Wita,ja juz ogarnelam mieszkanie,obiad sie robi:tak:
Karis ja bede miala spacerowke tylem do mamy:tak:Niektore mamy wola przodem,u Misi mialam przodem,zobaczymy jak to bedzie:tak:
pieszczoszka nie przejmuj sie gadaniem mocherow:tak:Ja tez chodzilam w pierszej ciazy jako panna:tak:Seba mial 10lat jak wyszlam za maz:tak:
Franus ostatnio 2 noce budzil sie co 2godzi:wściekła/y:Chodzilam jak zombi,ale teraz juz jest ok:tak:Teraz jest po drzemce na razie gada do rybek ale pewnie zaraz bedzie chcial mojego towarzystwa albo cycka:-DOstatnio zaczal mi podgryzac cycka,boli jak niewiem:sorry2:Prawie caly czas raczki w buzi ma,kupilam taka szczoteczke sylikonowa na palec i ja gryzie,mysle ze to zaczely wychodzic zabki,jutro na szczepienie wiec pani doktor potwierdzi albo zaprzeczy:tak:
To na tyle mojego pisania bo maly juz marudzi:sorry2:
 
witam się po długim weekendzie bo u nas jeszcze poniedziałek był świętem
mój maluch prawie cały czas na rękach a jak nie to trzeba znim gadać i go zabawiać - paskud mały:tak:
z tą szczepionką, to za mało danyc,h mogło też być tak że to nie ona była bezpośrednią przyczyną, ale tragedia dla rodziców:no:
mam pytanie odnośnie wózków spacerówek, czy ktoś widzi różnicę że malenstwo woli być skierowane w stronę rodzica niż otaczającego świata, bo muszę kupić spacerówkę i nie wiem czy teraz nie kupić tej co dziecko siedzi przodem do matki i jej lico podziwia:-p
ja mam spacerowke gdzie maly jest odwrocony tylem do mnie, wiec nie widzi mnie ale nie narzeka za bardzo jak narazie :)

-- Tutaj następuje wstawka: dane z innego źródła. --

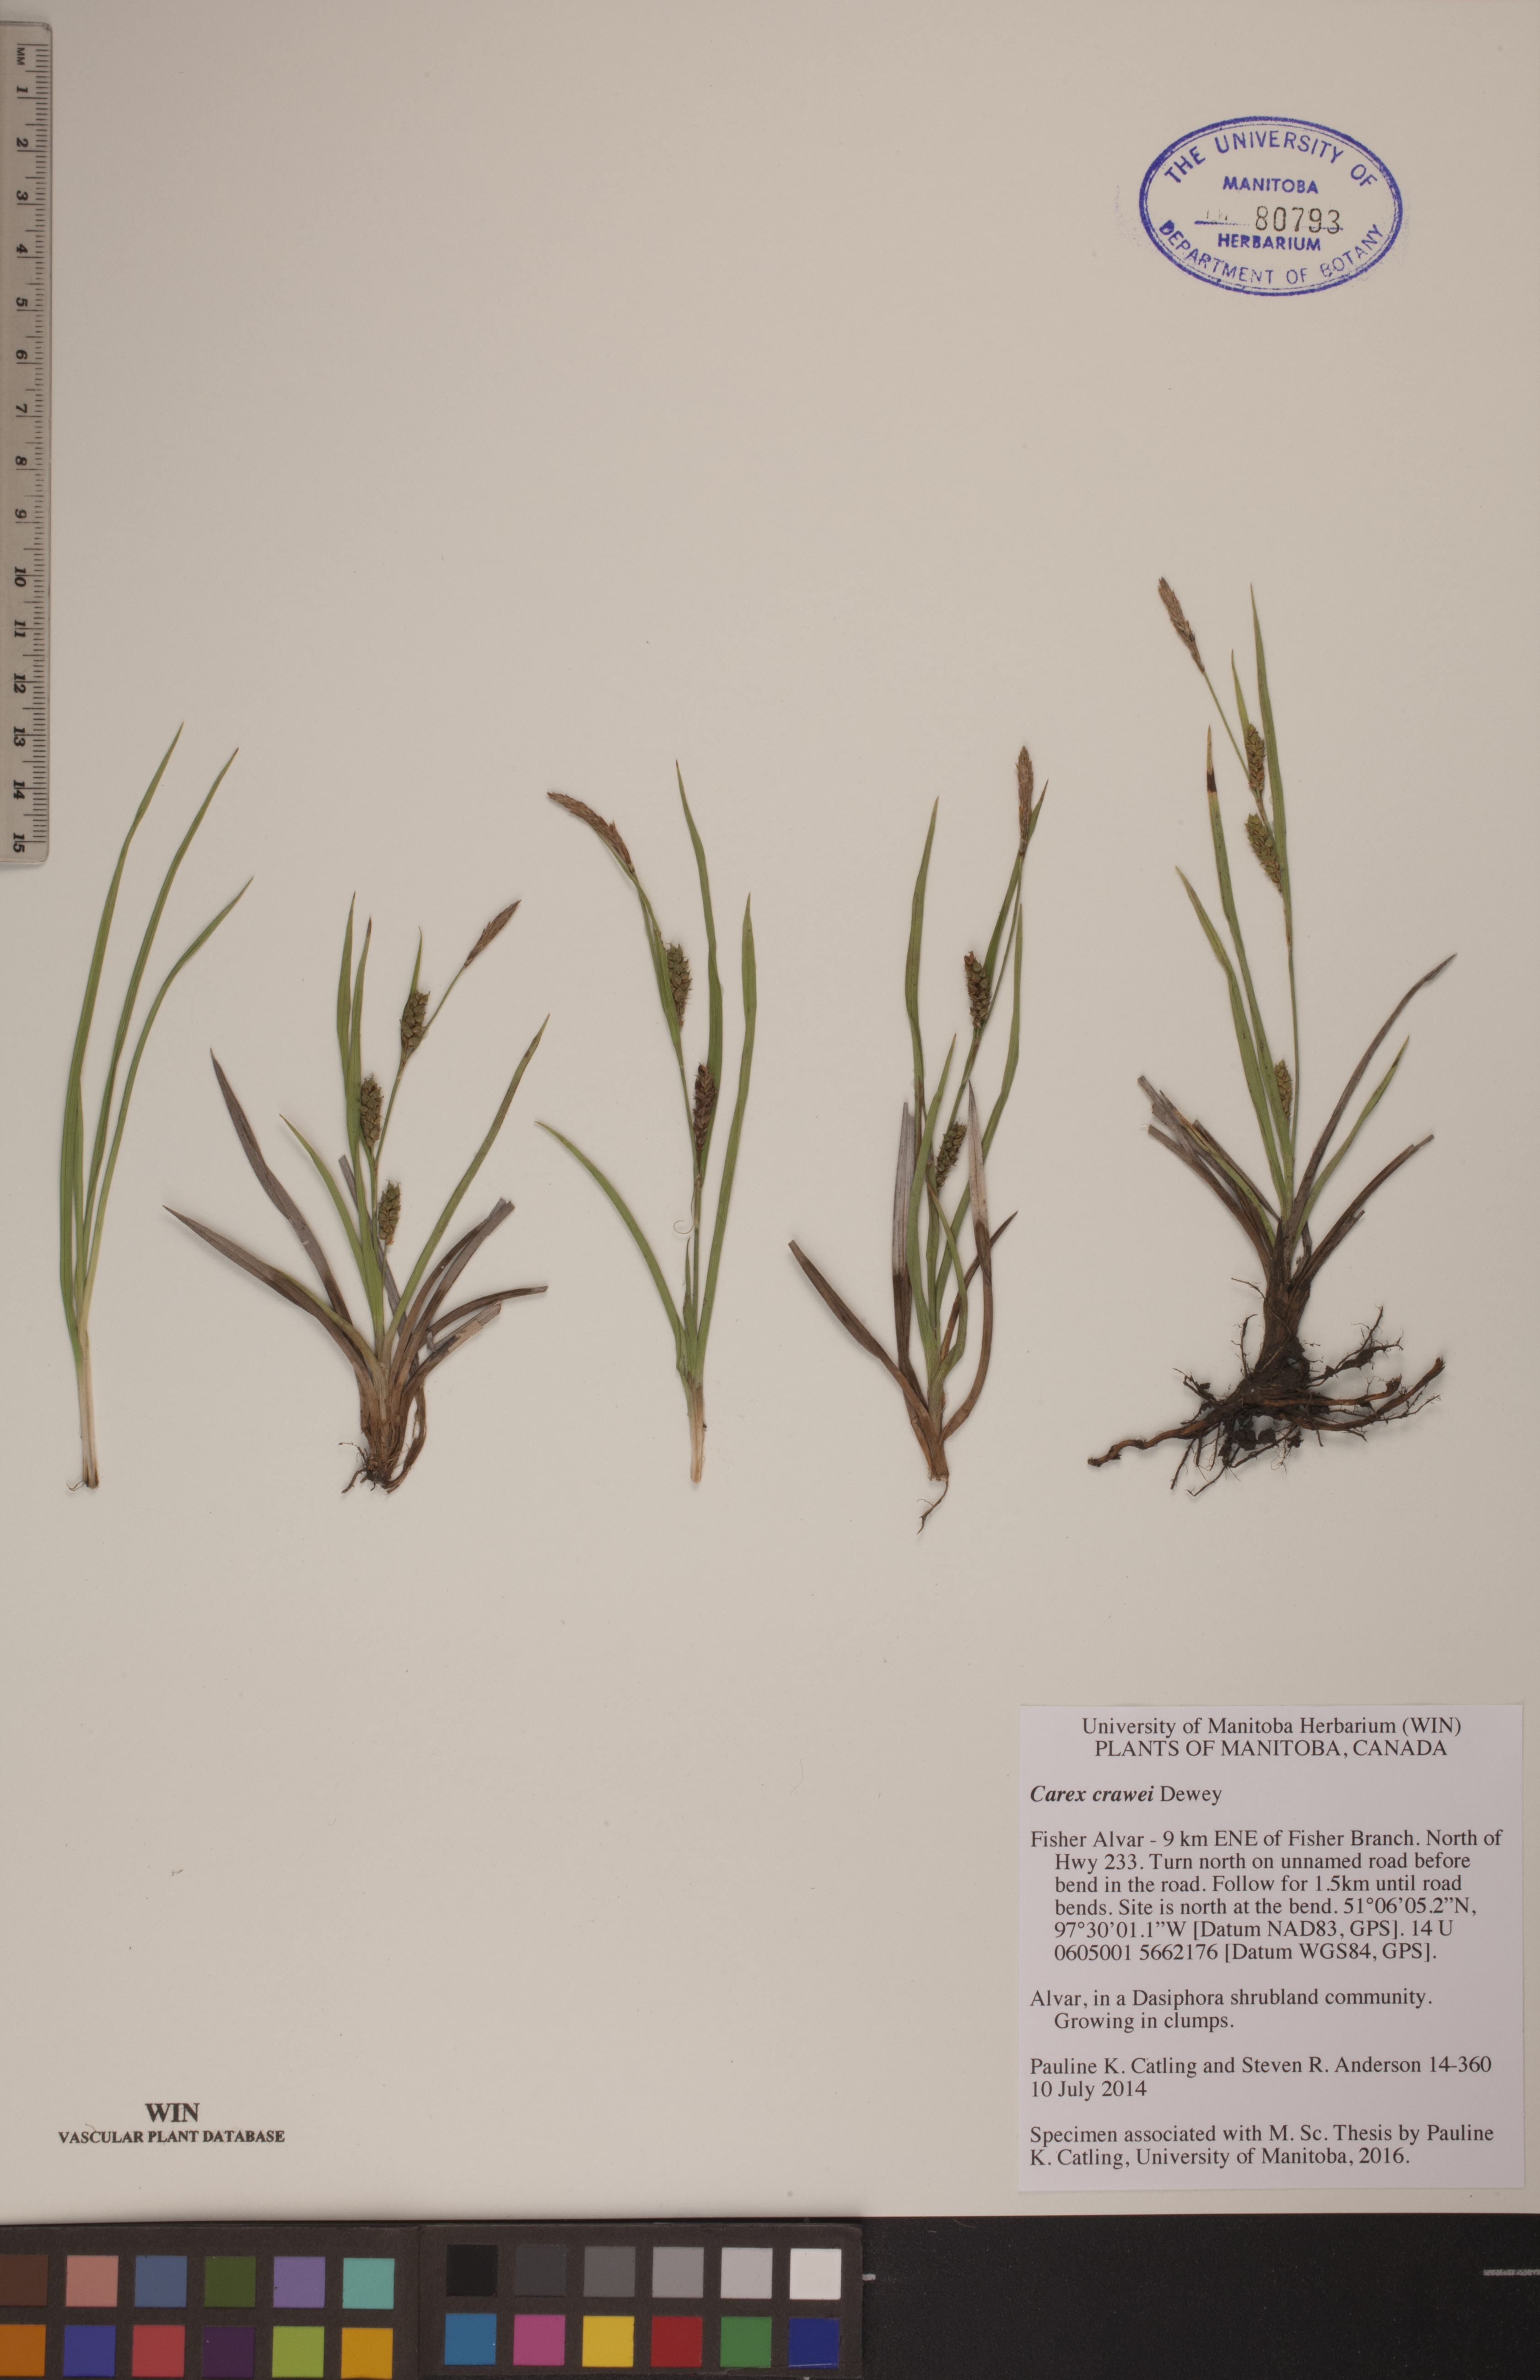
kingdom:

a ja gdybym mogla cofnac czas to bym nie brala slubu, tak nawet P. ostatnio uwaza hehe nie chodze do kosciola bo sie zrazilam gadaniem ksiezy, wierze w Boga ale nie musze chodzic do kosciola, jak mam potrzebe to sie pomodle nawet na kanapie, co do chrztu - komuni - bierzmowania to moje dzieci beda to mialy bo bez tego slubu nie beda mogly wziasc jak by co, oni sami zdecyduja z czasem czy chca chodzic do kosciola czy nie, ja nie bede nikogo zmuszala. pamietam jak zawsze matka z babka wysylali nas do kosciola na sile - potem nic dziwnego ze ma sie odraze i sie nie chce tam chodzic. jak Xav sie pyta cos na temat Boga to mu odpowiadam

no ale ja jestem bezboznica :) i takie to moje zdanie na ten temat
 
reklama
No skoro temat już i tak się rozkręca to zapytam. Dziewczyny, które są niewierzące: dlaczego chrzcicie swoje dzieci? My z małżem nie wierzymy, nie mamy nawet obydwoje bieżmowania, nie mówiąc o śłubie kościelnym. Jeśli Gabryś w przyszłości będzie chciał się zagłębić w tajniki wiary to odeślę do kogoś kto o tym coś wie, bo ja nawet jakbym chciała to mogę mu conajwyżej biblię na dobranoc poczytać. No i drugie pytanie, bo w sumie nie wiem jak to działa. Jeśli np. będzie chciał iść do pierwszej komunii, to będzie musiał się ochrzcić. I czy to, że z małżem "żyjemy w grzechu" będzie tu przeszkadzać, czy jak dziecko już ma te kilka lat i jest świadome to nic kościołowi do tego jak u rodziców sprawa się ma?